Make sure you are comfortable with z-scores, standard deviations, and the visual tools from this chapter before proceeding. If any concept feels shaky, revisit the Python code examples and run them with your own data. The best way to internalize these ideas is to apply them to a sport and team you follow closely. Calculate your team's mean and standard deviation of scoring, check the normality of their distribution with a QQ plot, and compare their z-score to the rest of the league. When you can do this fluently, you are ready for Chapter 7.
Practice Exercises
Exercise 6.1: Central Tendency Analysis Collect the last 17 games of scoring data for an NFL team (or any sport you follow). Calculate the mean, median, trimmed mean (10%), and weighted average (alpha = 0.9). Which measure do you think best represents the team's current scoring ability? Why?
Exercise 6.2: Variability and Betting For the same team, calculate the standard deviation and IQR of their scoring. Then find an opponent and do the same. Based on the variability measures, which team is more predictable? If these two teams were playing, how would you use this variability information to evaluate a point spread bet versus a totals bet?
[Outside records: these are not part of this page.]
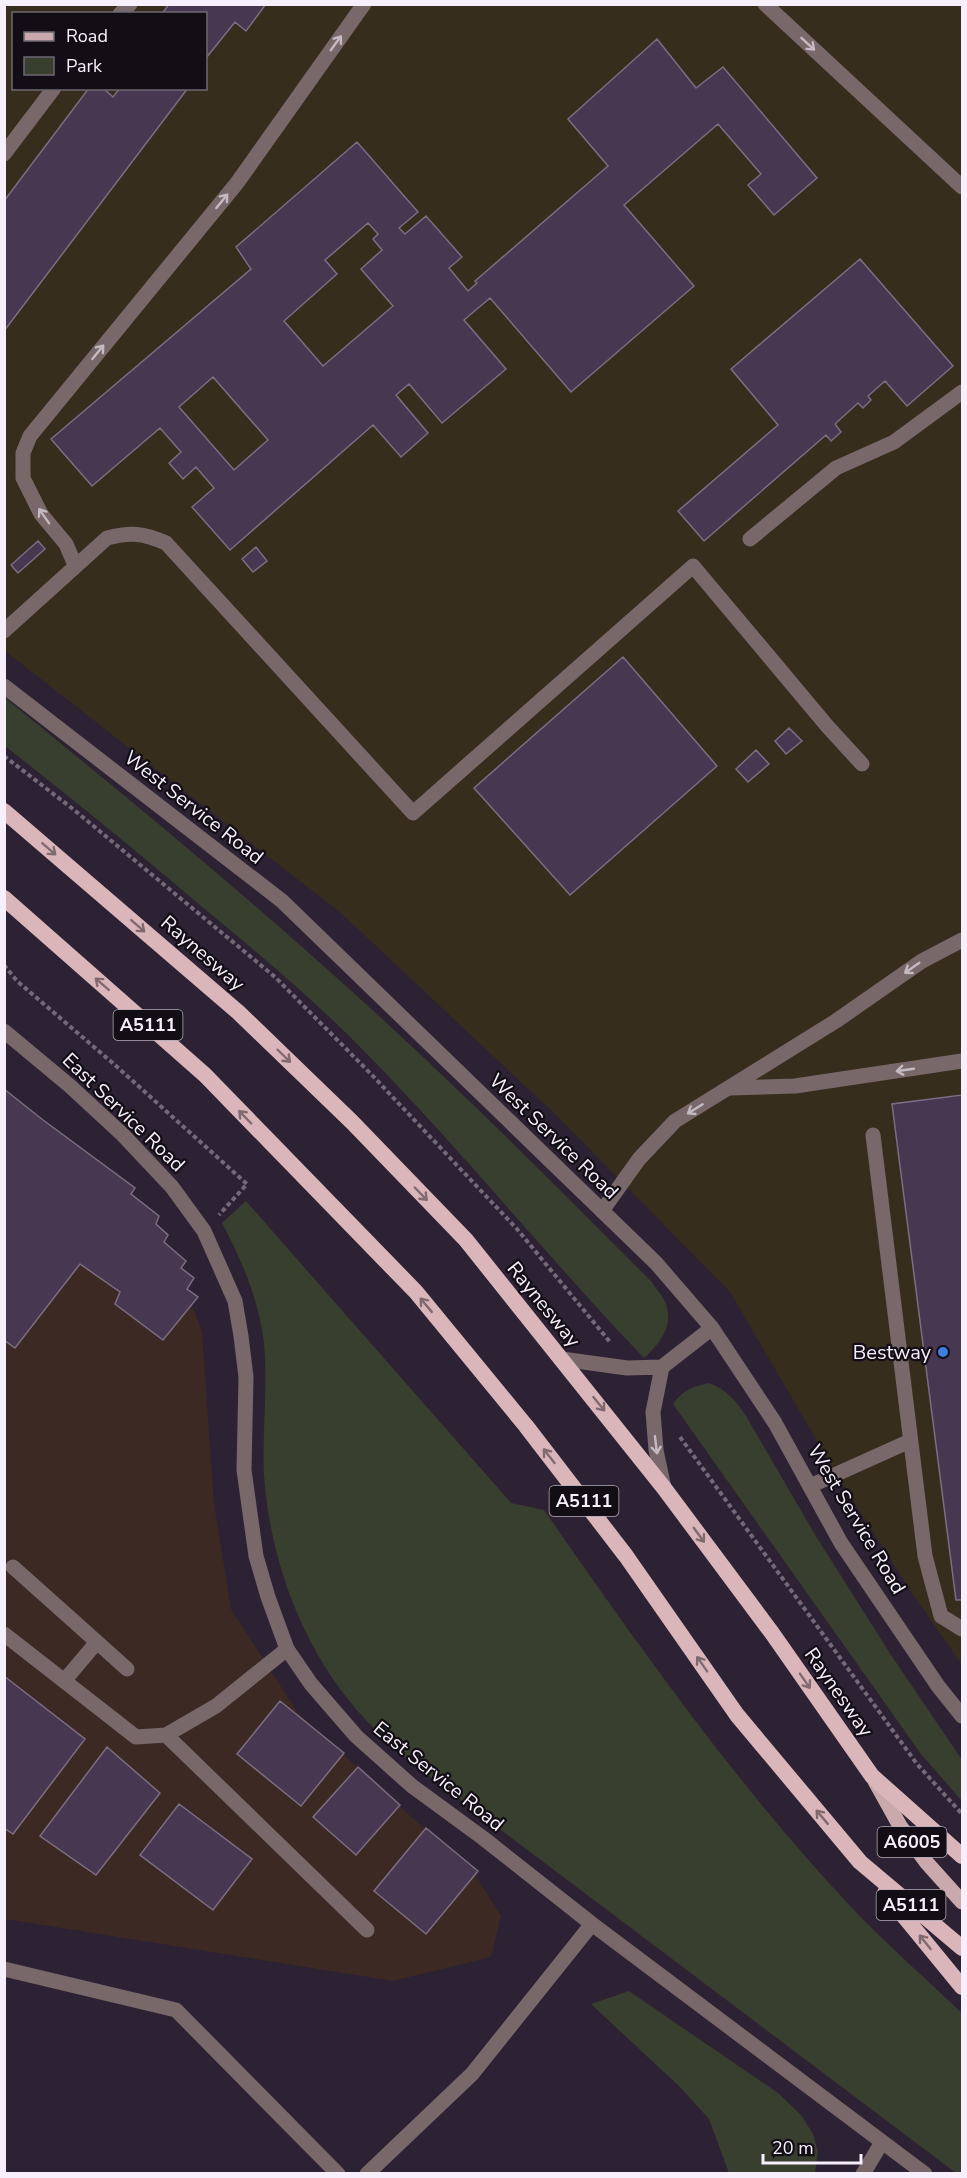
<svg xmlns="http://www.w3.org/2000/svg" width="967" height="2178" font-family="'Nunito Sans',sans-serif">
	<rect width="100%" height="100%" fill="#2d2233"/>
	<!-- commercial -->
	<path fill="#3c2923" d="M4,1087L101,1173L174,1257L202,1332L214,1504L231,1609L298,1713L476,1876L501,1916L491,1957L393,1981L5,1919Z"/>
	<!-- industrial -->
	<path fill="#362d1d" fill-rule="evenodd" d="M4,5H962V1665L912,1593L840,1480L730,1292L556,1115L342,914L5,651ZM14,14H206V88H14Z"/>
	<!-- green -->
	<path fill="#393f2e" d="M4,697C124,795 244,893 358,997C459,1088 555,1185 651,1281C655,1288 662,1294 665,1302C675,1324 660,1344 644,1358C548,1258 461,1149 363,1050C313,999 257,952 201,906C137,851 71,798 5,746Z
		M246,1201L511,1503L544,1510C640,1648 736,1784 850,1906C886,1944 925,1978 962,2013V2173H956L408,1760C394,1747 379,1734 365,1719C305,1655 270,1563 264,1475C262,1432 268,1387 264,1343C259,1301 242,1260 222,1223Z
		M709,1383C727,1390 735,1400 746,1416L817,1538L891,1655L962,1760V1801L921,1754L673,1404C683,1390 692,1387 709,1383Z
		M629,1991L778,2093L801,2115L813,2134L818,2152L815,2173H729L709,2119L680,2087L591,2004Z"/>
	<!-- building -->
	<path fill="#473750" stroke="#7b6e83" stroke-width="1.5" fill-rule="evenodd" d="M169,4H266L246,31L235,22L206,58V14H162Z
		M657,39L696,88L723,67L817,178L774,215L748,185L761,174L718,124L624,205L694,286L571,392L490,298L464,320L506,369L442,423L409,384L396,395L428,433L401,457L373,425L230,550L192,507L214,488L196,467L183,479L169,463L181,452L160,428L92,486L51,439L251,269L236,247L357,142L418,212L399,228L405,234L426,216L462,257L449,268L468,291L477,283L475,281L608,166L568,119ZM368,223L378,234L373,239L382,250L361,269L393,306L323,366L284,321L337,274L325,260ZM213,377L268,440L234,470L179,407Z
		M89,88H103L113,97L120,88H188L4,331V201Z
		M860,259L953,366L907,406L885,381L868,396L871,400L863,408L858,403L835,424L841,432L831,441L826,435L704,541L678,511L778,425L731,369Z
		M38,541L45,549L18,573L11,565Z
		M256,547L267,561L253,572L242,559Z
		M623,657L717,766L570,895L474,788Z
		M789,728L802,741L786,754L775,741Z
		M756,750L769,764L748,782L736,769Z
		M4,1089L43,1120L135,1188L131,1194L159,1216L156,1224L168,1235L164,1242L186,1261L181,1268L194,1278L187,1289L198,1297L163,1340L115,1304L120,1292L80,1264L15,1348L4,1340Z
		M962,1095V1600H956L892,1104Z
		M4,1676L85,1739L13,1834L4,1828Z
		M280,1701L344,1753L301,1806L237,1754Z
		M107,1747L160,1793L96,1875L40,1836Z
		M358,1767L400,1805L356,1855L313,1817Z
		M179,1804L252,1859L213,1910L140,1855Z
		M426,1828L478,1871L426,1934L374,1891Z"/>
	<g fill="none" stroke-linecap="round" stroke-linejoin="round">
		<!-- path -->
		<path stroke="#736979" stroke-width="4" stroke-dasharray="4.5 3" stroke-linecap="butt" d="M4,756L73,809L275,977L370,1073L517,1229L610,1342
			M4,965L17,981L115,1065L247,1184L219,1215
			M680,1437L917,1764L962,1814"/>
		<!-- service -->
		<path stroke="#78686a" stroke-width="15" d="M765,4L962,187
			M120,14L130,4
			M4,154L54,88
			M750,539L836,468L894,442L962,392
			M75,565L66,544L41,514L23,478V453L30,436L237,183L364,4
			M4,631L107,538C131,532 143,533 166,543L413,813L693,566L828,727L862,764
			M730,1088L795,1086L962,1061
			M873,1135L925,1556L941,1616L962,1629
			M602,1211L639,1159L675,1121L836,1021L922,961L962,940
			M810,1486L910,1441
			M13,1567L97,1642L64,1681
			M4,1634L136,1737L166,1735L216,1706L287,1649
			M97,1642L127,1669
			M166,1735L367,1930
			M4,1969L176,2010L338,2174
			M367,2174L472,2074L592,1924"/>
		<!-- minor -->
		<path stroke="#78686a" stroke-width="15" d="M4,686L282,901L656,1263L712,1328L775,1423L841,1543L938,1686L962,1716
			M4,1031L70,1086L123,1135L172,1187L204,1231L235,1301L241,1336L246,1377L244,1470L256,1556L268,1597L287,1649L311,1684L356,1736L412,1786L483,1838L592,1924L925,2174
			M562,1359L627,1368L662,1367L712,1328
			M662,1367L653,1412L656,1450L664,1488
			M863,2174L882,2142"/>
		<!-- primary -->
		<path stroke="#caa9ad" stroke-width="15" d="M875,1781L900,1826L927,1863L962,1902"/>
		<!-- trunk -->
		<path stroke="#dab6ba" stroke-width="16" d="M4,811L238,1012L352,1122L466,1240L664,1488L772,1633L872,1776L962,1856
			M4,898L205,1075L416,1292L526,1426L626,1556L737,1715L860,1862L962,1948
			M885,1893L962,1987"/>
	</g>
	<!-- one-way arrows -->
	<defs><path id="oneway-shaft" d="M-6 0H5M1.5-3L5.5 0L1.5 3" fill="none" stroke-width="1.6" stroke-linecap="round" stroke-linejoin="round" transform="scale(1.5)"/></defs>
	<g stroke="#c4bac2">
		<use href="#oneway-shaft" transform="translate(336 43) rotate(-54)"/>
		<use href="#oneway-shaft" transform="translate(808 44) rotate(43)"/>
		<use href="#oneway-shaft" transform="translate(222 201) rotate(-51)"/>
		<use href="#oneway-shaft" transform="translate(98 352) rotate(-51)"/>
		<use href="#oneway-shaft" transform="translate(44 516) rotate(-125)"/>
		<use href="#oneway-shaft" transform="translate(912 968) rotate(145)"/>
		<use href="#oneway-shaft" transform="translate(905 1070) rotate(172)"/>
		<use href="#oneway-shaft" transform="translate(695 1109) rotate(148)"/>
		<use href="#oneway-shaft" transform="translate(656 1445) rotate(83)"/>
	</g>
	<g stroke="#806a70">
		<use href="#oneway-shaft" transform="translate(49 849) rotate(41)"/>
		<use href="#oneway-shaft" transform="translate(138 926) rotate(41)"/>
		<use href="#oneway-shaft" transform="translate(102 984) rotate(-139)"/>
		<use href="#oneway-shaft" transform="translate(284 1056) rotate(44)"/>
		<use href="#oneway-shaft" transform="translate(245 1117) rotate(-134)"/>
		<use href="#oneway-shaft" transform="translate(421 1194) rotate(46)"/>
		<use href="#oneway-shaft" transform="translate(426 1305) rotate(-130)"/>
		<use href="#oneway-shaft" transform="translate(599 1404) rotate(51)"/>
		<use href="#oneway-shaft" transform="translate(549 1456) rotate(-128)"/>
		<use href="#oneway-shaft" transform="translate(699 1535) rotate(54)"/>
		<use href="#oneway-shaft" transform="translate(702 1664) rotate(-125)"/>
		<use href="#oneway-shaft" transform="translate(805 1681) rotate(55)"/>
		<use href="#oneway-shaft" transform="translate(822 1817) rotate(-130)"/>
		<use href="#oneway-shaft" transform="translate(925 1942) rotate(-129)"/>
	</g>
	<!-- markers -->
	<circle fill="#3f7fe0" stroke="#130e16" stroke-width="2" cx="943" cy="1352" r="6"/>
	<g text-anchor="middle" stroke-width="4.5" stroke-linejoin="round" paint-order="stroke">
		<!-- shield labels -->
		<g fill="#130e16" stroke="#b3acb7" stroke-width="1.5">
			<rect x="113.5" y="1010" width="69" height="30" rx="4.5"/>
			<rect x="549.5" y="1486" width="69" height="30" rx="4.5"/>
			<rect x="877.5" y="1827" width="69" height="30" rx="4.5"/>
			<rect x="876.5" y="1890" width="69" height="30" rx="4.5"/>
		</g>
		<g font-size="18" font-weight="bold" fill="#f7f0fc">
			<text x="148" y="1031">A5111</text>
			<text x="584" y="1507">A5111</text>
			<text x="912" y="1848">A6005</text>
			<text x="911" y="1911">A5111</text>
		</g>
		<!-- street labels -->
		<g font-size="20" fill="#f7f0fc" stroke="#130e16">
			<text transform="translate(194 807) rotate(38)" y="7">West Service Road</text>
			<text transform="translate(203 953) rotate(41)" y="7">Raynesway</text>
			<text transform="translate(124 1112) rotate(44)" y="7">East Service Road</text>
			<text transform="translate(554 1136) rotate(44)" y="7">West Service Road</text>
			<text transform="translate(544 1304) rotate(51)" y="7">Raynesway</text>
			<text transform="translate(857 1519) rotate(59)" y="7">West Service Road</text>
			<text transform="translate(839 1692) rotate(55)" y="7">Raynesway</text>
			<text transform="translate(439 1776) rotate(39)" y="7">East Service Road</text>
		</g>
		<!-- poi labels -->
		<g font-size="20" fill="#f7f0fc" stroke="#130e16" text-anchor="end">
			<text x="931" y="1359">Bestway</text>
		</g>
	</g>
	<!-- border -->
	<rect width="967" height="2178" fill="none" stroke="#f7f0fc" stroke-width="12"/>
	<!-- legend -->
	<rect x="12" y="12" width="195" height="78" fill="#130e16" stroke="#6e6872" stroke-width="1.5"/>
	<rect x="24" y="32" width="30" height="9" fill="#caa9ad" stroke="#6e6872" stroke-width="1.5"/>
	<text x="66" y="42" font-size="18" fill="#f7f0fc">Road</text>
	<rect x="24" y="57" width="30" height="18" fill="#393f2e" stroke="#6e6872" stroke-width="1.5"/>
	<text x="66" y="72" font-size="18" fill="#f7f0fc">Park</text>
	<!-- scale -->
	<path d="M763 2154v9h98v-9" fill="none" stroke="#f7f0fc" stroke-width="3"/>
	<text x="772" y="2154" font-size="18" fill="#f7f0fc" stroke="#130e16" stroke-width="4.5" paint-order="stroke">20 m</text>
</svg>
Exercise 6.3: Correlation Investigation Using publicly available team statistics for any league, compute the correlation between at least five different statistics and wins. Which statistic has the strongest correlation? Which has the weakest? Are any of the weak correlations surprising? Can you explain why a commonly cited statistic might have a weak correlation with winning?
Exercise 6.4: Visualization Portfolio Create the following visualizations for a sport of your choice: (a) a histogram of scoring with mean and median marked, (b) box plots comparing at least three teams, (c) a scatter plot of the strongest stat-wins correlation you found in Exercise 6.3, (d) a correlation heatmap of at least six variables. Write one paragraph interpreting each visualization.
Exercise 6.5: Era Comparison Choose a single statistic in any sport (passing yards, home runs, goals per game, etc.) and gather the league average and standard deviation for at least three different seasons spread across different eras. Identify the best individual performance in each era and compute z-scores. Which performance was most dominant relative to its era? Did the raw numbers or the z-scores lead you to a different conclusion?
Exercise 6.6: The Full Workflow Pick a team and build a complete descriptive profile: all central tendency measures, all variability measures, QQ plot for normality, and z-score relative to the league. Write a one-page summary of what the data tells you about this team. Then find their next game's point spread and total, and explain whether the descriptive statistics support or challenge the market's numbers.